Photon energies are directly proportional to the movement of the photon. This means that as the photon moves faster, its energy increases. This is known as the photon's relativistic energy.

## 2. How are photon energies and relativistic mass related?

Relativistic mass is a concept in physics that takes into account the increase in mass of an object as it approaches the speed of light. Photon energies are directly related to relativistic mass, as the energy of a photon can be thought of as its mass multiplied by the speed of light squared (E=mc^2).

## 3. What is the equation for calculating relativistic mass Q?

The equation for calculating relativistic mass Q is Q = m_0 * (1 + v^2/c^2)^1/2, where m_0 is the rest mass of the object, v is its velocity, and c is the speed of light.

## 4. How does relativistic mass affect the movement of an object?

As an object's velocity approaches the speed of light, its relativistic mass increases significantly.
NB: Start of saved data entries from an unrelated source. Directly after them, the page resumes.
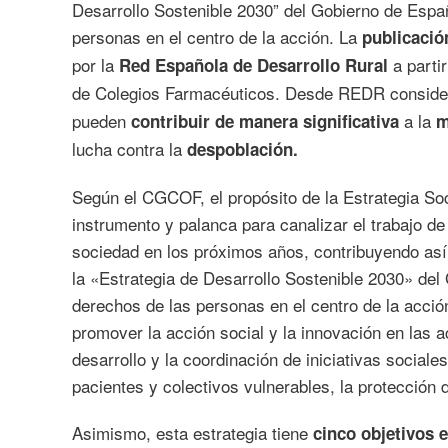
Desarrollo Sostenible 2030” del Gobierno de Españ
personas en el centro de la acción. La
publicació
por la
a parti
Red Española de Desarrollo Rural
de Colegios Farmacéuticos. Desde REDR consid
pueden
a la
contribuir de manera significativa
m
lucha contra la
despoblación.
Según el CGCOF, el propósito de la Estrategia So
instrumento y palanca para canalizar el trabajo de
sociedad en los próximos años, contribuyendo así 
la «Estrategia de Desarrollo Sostenible 2030» del 
derechos de las personas en el centro de la acción
promover la acción social y la innovación en las 
desarrollo y la coordinación de iniciativas social
pacientes y colectivos vulnerables, la protección 
Asimismo, esta estrategia tiene
cinco objetivos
This increase in mass results in a greater amount of energy required to accelerate the object, making it more difficult to increase its speed.

## 5. What is the significance of studying photon energies and relativistic mass?

Understanding the relationship between photon energies and relativistic mass is crucial in many areas of physics, including particle physics and astrophysics. It allows scientists to accurately predict the behavior of particles moving at high speeds and provides insight into the fundamental laws of the universe.